The main cause of this situation can be due to reversibility and degradability of the broken down molecules of betalains, such as betalmic acid from betacyanins and betaxanthins, cyclo-Dopa from betacyanins, and amines from betaxanthins. These molecules can undergo Schiff base condensation which leads to betanin regeneration under a lower processing temperature. However, subsequent degradation or reaction, such as aldol condensation or Millard reaction, of these broken down molecules can mostly occur at higher processing temperatures (e.g. 80 °C or above found in this study), and hence, leading to loss of color (Woo et al. 2011). The overall finding of the above data also indicates that aqueous solution for both betacyanin and betaxanthin are highly unstable. However, thermos-degradation can be retarded significantly if they are stored under lower temperature.

Conclusion

Betacyanins and betaxanthins are two categories of valuable colorants that can be extracted easily from pitaya peels.
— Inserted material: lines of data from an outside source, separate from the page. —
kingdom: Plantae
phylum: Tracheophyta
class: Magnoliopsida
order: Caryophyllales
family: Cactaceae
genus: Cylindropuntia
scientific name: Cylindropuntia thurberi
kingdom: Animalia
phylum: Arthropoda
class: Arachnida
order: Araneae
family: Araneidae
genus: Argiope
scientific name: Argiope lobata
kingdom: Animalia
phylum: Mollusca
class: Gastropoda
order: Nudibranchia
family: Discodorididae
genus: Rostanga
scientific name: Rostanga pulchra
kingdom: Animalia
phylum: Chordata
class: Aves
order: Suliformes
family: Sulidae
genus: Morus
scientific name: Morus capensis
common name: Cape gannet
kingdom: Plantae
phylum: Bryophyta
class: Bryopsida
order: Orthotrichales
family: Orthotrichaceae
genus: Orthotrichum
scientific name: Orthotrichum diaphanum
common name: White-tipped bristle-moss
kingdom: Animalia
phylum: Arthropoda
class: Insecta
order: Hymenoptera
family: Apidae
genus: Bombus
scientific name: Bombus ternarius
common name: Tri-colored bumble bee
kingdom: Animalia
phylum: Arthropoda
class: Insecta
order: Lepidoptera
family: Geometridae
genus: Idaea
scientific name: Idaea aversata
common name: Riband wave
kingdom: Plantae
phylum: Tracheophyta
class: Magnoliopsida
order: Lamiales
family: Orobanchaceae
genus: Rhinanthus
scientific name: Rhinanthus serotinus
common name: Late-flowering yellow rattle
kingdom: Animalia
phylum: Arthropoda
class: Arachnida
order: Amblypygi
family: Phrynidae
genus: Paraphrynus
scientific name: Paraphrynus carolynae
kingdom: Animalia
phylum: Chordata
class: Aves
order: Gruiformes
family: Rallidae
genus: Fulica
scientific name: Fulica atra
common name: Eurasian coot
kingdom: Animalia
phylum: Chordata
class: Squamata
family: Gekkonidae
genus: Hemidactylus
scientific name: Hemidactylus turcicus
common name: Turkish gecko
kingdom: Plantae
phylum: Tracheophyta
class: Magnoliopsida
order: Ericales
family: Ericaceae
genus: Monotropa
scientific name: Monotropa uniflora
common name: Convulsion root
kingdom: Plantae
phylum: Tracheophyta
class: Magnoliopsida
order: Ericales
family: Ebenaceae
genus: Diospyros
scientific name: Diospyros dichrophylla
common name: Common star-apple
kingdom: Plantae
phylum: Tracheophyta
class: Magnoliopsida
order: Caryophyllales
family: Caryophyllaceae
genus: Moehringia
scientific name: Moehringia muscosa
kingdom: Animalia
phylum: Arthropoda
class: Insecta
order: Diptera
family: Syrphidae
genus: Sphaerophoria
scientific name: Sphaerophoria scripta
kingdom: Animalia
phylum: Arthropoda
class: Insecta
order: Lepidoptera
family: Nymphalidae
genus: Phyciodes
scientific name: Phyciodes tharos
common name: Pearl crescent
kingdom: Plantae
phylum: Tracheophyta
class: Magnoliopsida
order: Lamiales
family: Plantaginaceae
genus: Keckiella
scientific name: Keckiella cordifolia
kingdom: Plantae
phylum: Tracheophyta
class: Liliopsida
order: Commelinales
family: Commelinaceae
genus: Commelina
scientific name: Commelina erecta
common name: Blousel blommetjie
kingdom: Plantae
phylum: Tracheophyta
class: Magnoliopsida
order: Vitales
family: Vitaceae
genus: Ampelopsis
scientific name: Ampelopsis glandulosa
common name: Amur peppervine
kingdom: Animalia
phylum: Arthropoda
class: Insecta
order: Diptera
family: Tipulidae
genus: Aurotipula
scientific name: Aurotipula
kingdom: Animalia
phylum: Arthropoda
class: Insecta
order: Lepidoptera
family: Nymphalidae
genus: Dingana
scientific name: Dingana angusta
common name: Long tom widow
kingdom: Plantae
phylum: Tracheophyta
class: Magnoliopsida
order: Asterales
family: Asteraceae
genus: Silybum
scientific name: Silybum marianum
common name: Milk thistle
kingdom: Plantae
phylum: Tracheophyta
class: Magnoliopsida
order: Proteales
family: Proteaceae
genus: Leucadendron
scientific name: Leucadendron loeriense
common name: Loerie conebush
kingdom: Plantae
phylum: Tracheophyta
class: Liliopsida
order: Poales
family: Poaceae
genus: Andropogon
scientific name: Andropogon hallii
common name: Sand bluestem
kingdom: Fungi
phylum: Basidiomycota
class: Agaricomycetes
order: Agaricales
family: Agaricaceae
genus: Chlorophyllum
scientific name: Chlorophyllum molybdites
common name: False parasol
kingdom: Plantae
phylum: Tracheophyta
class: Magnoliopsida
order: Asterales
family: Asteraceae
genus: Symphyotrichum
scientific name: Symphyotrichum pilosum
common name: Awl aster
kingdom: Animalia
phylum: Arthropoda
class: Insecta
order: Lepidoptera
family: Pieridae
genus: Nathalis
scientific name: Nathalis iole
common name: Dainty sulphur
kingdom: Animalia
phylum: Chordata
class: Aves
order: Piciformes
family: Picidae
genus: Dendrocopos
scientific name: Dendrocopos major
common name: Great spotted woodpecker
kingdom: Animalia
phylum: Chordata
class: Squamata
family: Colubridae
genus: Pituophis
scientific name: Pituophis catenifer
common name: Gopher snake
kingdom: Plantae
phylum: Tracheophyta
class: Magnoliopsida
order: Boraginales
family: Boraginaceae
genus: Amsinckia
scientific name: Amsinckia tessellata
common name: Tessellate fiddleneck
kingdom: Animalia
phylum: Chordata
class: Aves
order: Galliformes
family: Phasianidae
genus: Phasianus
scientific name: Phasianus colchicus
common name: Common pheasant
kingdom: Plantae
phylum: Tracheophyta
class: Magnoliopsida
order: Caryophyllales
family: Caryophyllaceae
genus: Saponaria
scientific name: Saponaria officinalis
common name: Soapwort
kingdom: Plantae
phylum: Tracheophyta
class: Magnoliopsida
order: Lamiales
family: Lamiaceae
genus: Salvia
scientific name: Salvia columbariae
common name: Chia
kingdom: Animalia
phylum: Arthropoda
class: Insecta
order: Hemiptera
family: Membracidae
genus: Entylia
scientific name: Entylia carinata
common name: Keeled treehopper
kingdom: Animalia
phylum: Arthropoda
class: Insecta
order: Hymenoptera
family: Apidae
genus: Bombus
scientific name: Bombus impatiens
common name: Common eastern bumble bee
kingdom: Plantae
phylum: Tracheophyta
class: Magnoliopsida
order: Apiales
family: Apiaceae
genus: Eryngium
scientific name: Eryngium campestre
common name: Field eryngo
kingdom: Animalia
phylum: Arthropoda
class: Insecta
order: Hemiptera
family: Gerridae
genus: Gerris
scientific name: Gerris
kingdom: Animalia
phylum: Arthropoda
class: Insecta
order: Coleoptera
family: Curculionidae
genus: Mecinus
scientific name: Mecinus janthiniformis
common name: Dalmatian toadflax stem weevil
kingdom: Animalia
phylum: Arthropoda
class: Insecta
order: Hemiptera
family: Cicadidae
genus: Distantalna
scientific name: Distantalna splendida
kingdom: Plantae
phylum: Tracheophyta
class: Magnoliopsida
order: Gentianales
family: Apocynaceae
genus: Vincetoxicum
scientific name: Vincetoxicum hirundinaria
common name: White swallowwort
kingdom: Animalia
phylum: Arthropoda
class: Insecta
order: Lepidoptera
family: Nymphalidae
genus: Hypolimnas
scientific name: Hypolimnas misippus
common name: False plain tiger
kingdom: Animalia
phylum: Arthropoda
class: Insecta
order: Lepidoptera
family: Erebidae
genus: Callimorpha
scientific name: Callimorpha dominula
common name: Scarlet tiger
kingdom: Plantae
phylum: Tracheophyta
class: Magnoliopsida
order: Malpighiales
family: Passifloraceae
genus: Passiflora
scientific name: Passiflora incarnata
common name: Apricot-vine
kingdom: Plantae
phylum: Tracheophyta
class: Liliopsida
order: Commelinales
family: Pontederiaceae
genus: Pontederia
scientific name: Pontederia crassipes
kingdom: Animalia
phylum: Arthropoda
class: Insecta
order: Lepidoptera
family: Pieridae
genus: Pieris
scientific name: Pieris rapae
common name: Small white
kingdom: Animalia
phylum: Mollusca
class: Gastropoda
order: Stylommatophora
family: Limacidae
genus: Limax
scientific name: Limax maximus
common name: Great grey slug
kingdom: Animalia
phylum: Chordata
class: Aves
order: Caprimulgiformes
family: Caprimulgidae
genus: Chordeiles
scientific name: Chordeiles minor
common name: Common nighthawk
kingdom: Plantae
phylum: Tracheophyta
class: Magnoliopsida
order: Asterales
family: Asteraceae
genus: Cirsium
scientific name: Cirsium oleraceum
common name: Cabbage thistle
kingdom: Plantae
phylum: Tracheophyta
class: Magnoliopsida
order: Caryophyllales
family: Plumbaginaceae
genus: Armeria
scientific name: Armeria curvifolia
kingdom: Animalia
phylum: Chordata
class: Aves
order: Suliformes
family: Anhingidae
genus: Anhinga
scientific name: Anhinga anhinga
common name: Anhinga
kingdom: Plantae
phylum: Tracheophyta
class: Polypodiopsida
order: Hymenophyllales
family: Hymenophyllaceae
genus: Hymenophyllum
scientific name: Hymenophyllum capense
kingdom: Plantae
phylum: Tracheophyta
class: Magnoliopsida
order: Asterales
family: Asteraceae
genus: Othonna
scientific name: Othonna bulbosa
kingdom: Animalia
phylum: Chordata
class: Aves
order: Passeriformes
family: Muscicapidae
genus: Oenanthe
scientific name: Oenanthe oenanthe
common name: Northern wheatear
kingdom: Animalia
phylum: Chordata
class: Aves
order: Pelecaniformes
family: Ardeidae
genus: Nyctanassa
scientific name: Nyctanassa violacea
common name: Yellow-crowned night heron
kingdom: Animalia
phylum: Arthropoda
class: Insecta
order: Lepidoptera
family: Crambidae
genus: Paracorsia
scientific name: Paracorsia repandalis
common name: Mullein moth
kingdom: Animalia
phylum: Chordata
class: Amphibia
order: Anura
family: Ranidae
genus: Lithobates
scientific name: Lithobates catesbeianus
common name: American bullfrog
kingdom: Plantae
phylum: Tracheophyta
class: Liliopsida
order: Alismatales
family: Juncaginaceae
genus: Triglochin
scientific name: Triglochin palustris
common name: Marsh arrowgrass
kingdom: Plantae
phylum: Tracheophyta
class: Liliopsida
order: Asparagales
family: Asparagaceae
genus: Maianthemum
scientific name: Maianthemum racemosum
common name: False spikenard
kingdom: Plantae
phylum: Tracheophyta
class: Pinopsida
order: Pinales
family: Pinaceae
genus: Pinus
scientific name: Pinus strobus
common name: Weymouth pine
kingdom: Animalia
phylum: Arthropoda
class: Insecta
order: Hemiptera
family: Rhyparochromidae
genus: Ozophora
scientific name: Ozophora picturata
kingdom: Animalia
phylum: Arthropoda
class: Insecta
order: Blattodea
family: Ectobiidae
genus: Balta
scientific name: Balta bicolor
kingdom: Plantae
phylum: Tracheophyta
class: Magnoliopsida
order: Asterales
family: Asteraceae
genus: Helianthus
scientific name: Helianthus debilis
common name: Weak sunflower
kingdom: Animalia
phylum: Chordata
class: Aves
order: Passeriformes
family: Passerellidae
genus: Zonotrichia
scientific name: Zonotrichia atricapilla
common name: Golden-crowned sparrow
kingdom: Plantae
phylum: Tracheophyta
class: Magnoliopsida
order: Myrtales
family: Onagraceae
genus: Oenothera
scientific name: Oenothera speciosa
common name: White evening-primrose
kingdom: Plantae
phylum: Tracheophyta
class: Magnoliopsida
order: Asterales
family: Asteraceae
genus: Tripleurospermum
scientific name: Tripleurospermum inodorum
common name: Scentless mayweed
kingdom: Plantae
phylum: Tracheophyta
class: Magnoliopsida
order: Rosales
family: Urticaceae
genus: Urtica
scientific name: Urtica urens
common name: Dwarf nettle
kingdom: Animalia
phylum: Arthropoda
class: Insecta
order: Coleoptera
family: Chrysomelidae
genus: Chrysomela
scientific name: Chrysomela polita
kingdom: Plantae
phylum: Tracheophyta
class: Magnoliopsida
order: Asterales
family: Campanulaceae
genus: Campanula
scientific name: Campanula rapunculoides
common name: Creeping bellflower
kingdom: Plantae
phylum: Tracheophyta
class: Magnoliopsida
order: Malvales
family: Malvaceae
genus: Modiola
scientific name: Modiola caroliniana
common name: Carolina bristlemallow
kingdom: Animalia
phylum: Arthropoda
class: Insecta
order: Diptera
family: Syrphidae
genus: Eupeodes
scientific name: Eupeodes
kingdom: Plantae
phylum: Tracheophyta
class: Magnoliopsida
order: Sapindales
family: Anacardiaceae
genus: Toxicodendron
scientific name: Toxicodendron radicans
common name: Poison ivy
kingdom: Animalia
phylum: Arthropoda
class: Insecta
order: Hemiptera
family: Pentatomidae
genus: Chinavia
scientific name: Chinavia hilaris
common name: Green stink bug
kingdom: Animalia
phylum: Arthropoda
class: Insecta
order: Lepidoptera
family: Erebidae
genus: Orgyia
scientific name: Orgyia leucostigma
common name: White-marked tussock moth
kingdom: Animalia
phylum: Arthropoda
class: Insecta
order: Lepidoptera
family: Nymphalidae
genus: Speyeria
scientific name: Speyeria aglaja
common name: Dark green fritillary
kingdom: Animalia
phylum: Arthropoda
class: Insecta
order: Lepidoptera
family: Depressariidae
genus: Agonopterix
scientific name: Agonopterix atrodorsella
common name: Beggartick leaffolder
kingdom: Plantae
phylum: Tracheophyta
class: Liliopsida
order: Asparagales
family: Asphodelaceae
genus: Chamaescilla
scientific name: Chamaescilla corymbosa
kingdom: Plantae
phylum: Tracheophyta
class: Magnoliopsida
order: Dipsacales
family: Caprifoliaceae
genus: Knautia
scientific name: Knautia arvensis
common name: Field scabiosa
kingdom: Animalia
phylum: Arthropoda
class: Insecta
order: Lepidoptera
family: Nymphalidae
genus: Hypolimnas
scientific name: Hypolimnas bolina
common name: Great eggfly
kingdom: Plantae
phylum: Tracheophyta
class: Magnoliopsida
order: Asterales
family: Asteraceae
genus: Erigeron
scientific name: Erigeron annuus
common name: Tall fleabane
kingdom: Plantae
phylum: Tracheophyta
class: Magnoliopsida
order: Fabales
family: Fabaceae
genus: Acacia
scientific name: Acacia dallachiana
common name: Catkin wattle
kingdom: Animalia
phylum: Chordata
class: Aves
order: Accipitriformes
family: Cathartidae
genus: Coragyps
Despite the thermos-unstable properties, their degradation fits first order kinetics and Arrhenius model with activation energies of − 49.2 kJ/mol (betacyanin) and − 40.0 kJ/mol (betaxanthin). In the comparison of predicted and experimental k values based on Student’s t-test, no significant difference was found between betacyanins and betaxanthins, indicating that the predicted value can be designated as reliable. The regression coefficients of k value variation for betacyanins and betaxanthins showed that a transition was found at 60–80 °C. According to the result of LSD estimation, the tendency of the k value variations for the two colorants is found to be identical at temperatures below 60 °C. Above 80 °C, the regression coefficients appeared to increase significantly, while betacyanins is expected to be higher than that of betaxanthin, which implies that the colorants can be more stable and increased rate of degradation can be avoided if they are processed below 60 °C. Data presented in this study shows that both pitaya-sourced aqueous betacyanins and betaxanthins can degrade gradually even though they are stored under refrigerated conditions, yet the appreciably reduced rate constant (k value) of degradation below 60 °C also suggests a tolerance limit of their processing temperature. To improve the stability of betalains, some countermeasures are to be investigated in future studies.